(DATA FOR THE TASK begins)

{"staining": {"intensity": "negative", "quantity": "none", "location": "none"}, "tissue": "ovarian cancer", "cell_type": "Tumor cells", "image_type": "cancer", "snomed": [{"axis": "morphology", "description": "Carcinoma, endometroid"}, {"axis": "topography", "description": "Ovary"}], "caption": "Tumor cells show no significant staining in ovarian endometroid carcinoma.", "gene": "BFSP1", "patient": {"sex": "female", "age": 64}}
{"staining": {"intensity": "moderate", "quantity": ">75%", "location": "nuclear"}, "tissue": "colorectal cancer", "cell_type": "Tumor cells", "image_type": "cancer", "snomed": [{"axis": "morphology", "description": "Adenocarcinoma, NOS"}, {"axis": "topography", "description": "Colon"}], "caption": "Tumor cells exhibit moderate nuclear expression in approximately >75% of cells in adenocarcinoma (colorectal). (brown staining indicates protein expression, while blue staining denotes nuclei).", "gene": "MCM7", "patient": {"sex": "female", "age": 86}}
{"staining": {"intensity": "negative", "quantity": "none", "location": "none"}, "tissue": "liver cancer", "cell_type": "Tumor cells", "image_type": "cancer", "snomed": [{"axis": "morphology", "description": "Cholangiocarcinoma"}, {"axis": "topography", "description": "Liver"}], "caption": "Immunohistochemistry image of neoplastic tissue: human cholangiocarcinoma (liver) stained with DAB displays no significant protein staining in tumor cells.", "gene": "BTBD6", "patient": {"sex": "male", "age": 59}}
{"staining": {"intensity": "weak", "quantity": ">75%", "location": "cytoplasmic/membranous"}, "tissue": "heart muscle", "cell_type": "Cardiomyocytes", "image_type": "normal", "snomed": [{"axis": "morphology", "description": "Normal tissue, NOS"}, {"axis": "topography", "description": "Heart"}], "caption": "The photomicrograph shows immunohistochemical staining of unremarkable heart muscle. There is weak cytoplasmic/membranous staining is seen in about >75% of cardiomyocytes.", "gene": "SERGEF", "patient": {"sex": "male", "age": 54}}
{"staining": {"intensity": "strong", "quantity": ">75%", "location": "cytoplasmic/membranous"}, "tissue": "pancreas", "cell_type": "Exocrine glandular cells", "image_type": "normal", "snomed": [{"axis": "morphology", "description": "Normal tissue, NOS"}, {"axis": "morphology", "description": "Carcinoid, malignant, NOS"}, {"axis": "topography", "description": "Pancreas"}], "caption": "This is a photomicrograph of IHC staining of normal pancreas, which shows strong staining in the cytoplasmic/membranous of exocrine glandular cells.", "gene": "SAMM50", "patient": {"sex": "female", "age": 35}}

(DATA FOR THE TASK ends)

**PROBLEM**
Your answer should be a single number, namely how many lines of the data above hold "shows".

**YOUR RESPONSE**
2